> **WORK INSTRUCTIONS**
Repeat everything from the first line of the listing below through the line that contains "right elbow: (86, 283)", exactly. Leave out pictures.

> **INFORMATION SHOWN**
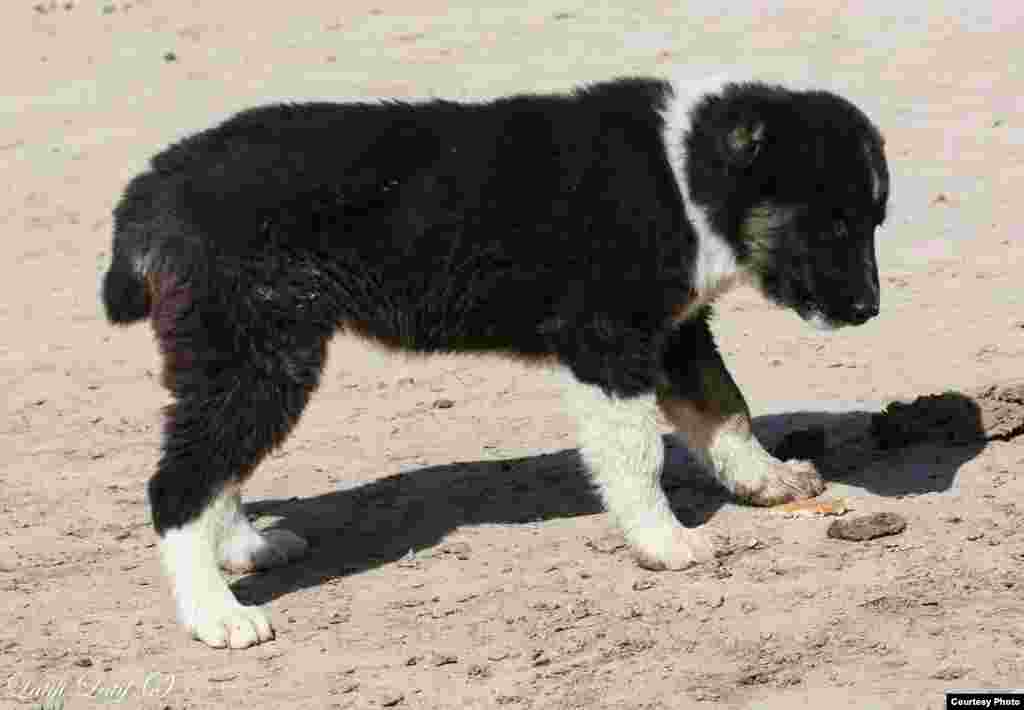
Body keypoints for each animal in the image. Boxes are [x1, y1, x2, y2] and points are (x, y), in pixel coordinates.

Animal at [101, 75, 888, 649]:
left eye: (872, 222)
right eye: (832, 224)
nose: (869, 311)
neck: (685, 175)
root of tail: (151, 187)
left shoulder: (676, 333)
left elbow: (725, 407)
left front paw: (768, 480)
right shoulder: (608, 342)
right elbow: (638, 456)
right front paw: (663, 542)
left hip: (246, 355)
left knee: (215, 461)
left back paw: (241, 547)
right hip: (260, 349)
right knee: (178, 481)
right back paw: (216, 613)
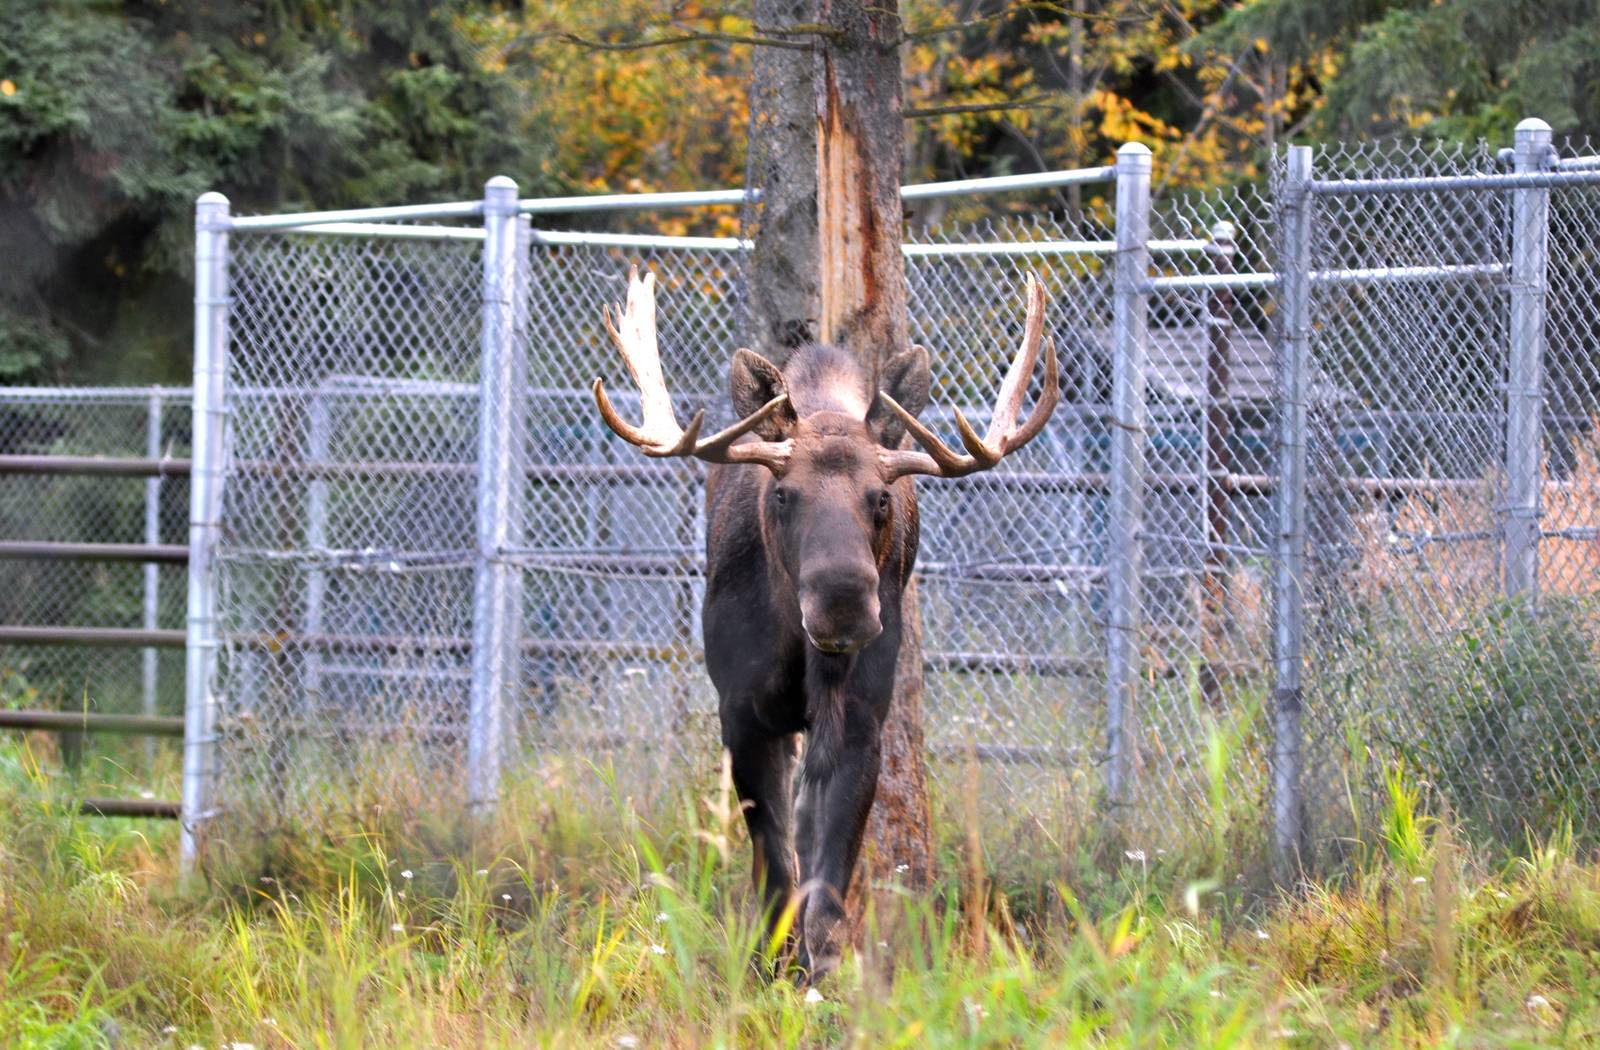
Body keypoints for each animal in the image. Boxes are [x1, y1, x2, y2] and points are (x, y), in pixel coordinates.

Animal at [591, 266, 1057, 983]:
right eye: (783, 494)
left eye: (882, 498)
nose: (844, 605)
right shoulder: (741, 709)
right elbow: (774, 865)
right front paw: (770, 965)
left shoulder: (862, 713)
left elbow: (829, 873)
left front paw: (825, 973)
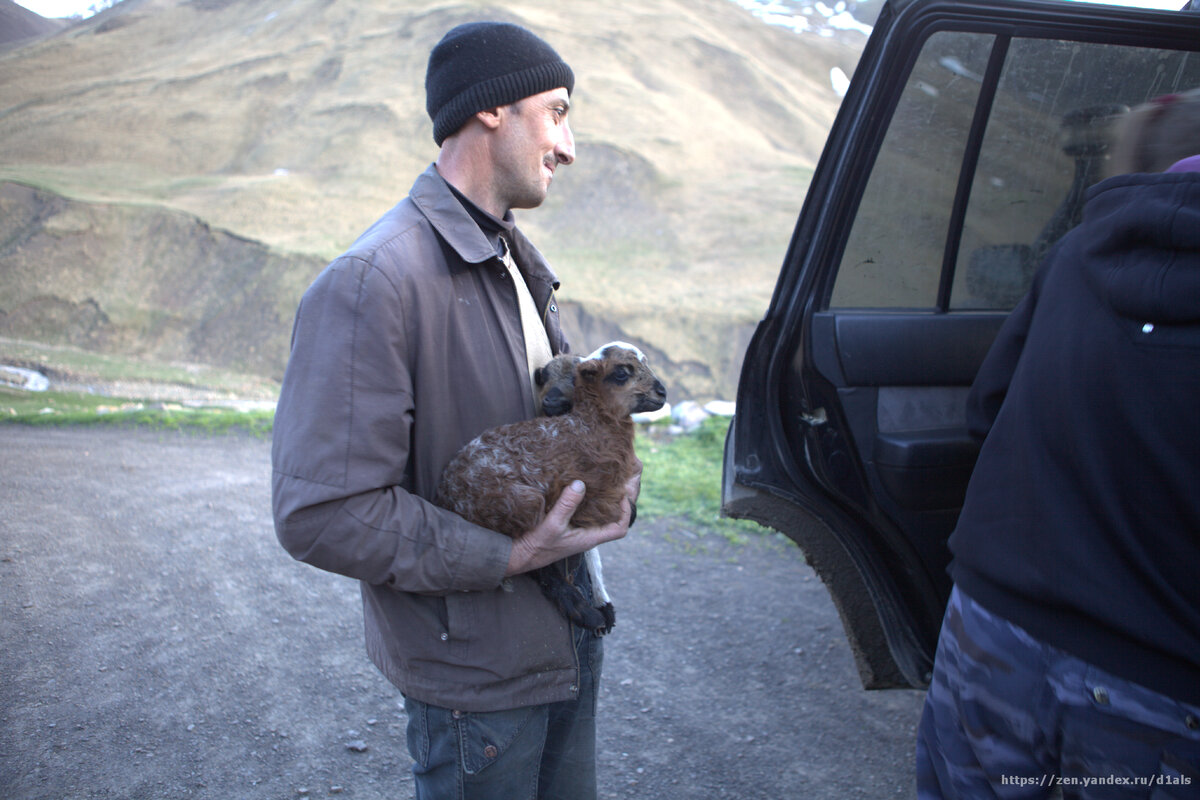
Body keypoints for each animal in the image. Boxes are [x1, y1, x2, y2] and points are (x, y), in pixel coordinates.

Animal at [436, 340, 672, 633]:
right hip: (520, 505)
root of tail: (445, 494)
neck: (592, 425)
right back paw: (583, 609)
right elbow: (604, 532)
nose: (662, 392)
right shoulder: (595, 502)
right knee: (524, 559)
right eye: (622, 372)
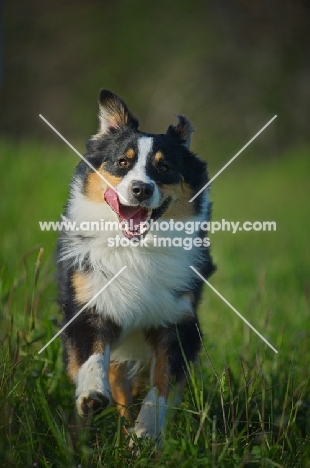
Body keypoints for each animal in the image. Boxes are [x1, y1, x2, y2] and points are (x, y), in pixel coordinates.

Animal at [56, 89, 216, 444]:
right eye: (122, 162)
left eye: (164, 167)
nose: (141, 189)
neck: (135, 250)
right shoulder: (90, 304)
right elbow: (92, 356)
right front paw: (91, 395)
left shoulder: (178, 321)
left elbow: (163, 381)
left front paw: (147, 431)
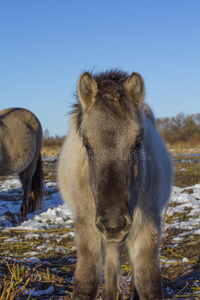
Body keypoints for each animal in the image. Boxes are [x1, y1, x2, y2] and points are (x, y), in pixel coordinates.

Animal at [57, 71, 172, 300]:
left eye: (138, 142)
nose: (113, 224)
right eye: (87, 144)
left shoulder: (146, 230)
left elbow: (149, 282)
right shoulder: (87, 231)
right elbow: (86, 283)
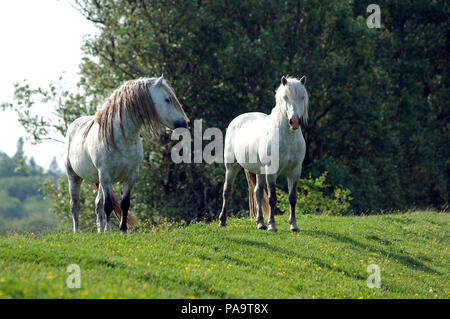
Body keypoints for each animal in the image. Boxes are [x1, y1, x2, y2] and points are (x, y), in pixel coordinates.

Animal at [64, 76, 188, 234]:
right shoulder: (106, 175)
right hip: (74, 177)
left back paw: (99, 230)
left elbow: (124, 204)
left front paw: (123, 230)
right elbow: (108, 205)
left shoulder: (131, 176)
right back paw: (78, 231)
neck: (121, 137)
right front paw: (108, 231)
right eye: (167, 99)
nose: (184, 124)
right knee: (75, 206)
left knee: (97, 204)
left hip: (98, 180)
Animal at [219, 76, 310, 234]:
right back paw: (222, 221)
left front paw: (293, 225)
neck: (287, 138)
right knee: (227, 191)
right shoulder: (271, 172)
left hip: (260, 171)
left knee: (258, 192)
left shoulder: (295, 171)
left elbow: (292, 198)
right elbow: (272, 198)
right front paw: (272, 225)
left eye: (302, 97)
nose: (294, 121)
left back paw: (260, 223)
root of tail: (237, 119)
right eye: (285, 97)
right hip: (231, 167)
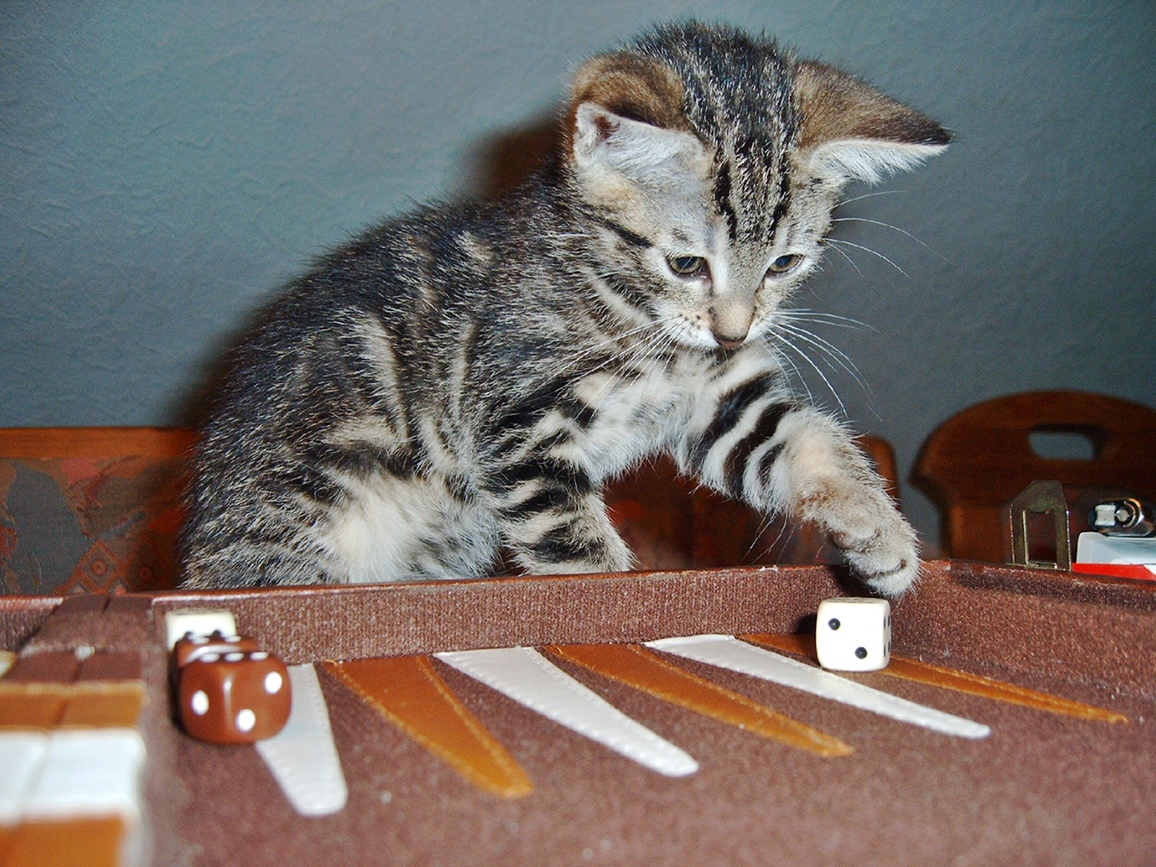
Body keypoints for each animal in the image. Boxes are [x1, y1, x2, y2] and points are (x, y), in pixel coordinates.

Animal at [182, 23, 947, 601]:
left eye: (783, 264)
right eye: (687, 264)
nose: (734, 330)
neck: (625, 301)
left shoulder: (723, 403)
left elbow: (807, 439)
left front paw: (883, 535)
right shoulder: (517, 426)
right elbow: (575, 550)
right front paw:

> **EXERCISE RESULT**
Body keypoints for each animal in the image. Boxes are [x1, y1, x2, y2] and points are (x, y), in pixel coordinates.

Animal at [101, 75, 888, 649]:
left eye: (872, 222)
right eye: (832, 224)
nose: (869, 311)
neck: (685, 175)
root of tail: (151, 187)
left shoulder: (676, 333)
left elbow: (725, 407)
left front paw: (768, 480)
right shoulder: (608, 342)
right elbow: (638, 456)
right front paw: (663, 542)
left hip: (246, 355)
left knee: (215, 461)
left back paw: (241, 547)
right hip: (260, 349)
right knee: (178, 481)
right back paw: (216, 613)
Body keypoints for each animal in the image. Boxes are [x1, y1, x2, y2] and points are (x, y), in pixel coordinates.

Animal at [591, 266, 1057, 983]:
right eye: (783, 494)
left eye: (882, 498)
nose: (844, 605)
right shoulder: (741, 709)
right elbow: (774, 865)
right front paw: (770, 965)
left shoulder: (862, 713)
left elbow: (829, 873)
left front paw: (825, 973)
Body keypoints for each animal in the image. Boxes are [x1, y1, x2, y2] and points are (x, y), in pixel coordinates.

Animal at [436, 340, 672, 633]:
right hip: (520, 505)
root of tail: (445, 494)
neck: (592, 425)
right back paw: (583, 609)
right elbow: (604, 532)
nose: (662, 392)
right shoulder: (595, 502)
right knee: (524, 559)
right eye: (622, 372)
Body keypoints for each animal in the image. Boxes are [x1, y1, x2, y2] and points are (x, y), in pixel coordinates.

Animal at [56, 89, 216, 444]:
right eye: (122, 162)
left eye: (164, 167)
nose: (141, 189)
neck: (135, 250)
right shoulder: (90, 304)
right elbow: (92, 356)
right front paw: (91, 395)
left shoulder: (178, 321)
left elbow: (163, 381)
left front paw: (147, 431)
Body keypoints for each animal in the image. Boxes are [x1, y1, x2, y2] and points are (x, y), in pixel coordinates.

Animal at [57, 71, 172, 300]:
left eye: (138, 142)
nose: (113, 224)
right eye: (87, 144)
left shoulder: (146, 230)
left elbow: (149, 282)
right shoulder: (87, 231)
right elbow: (86, 283)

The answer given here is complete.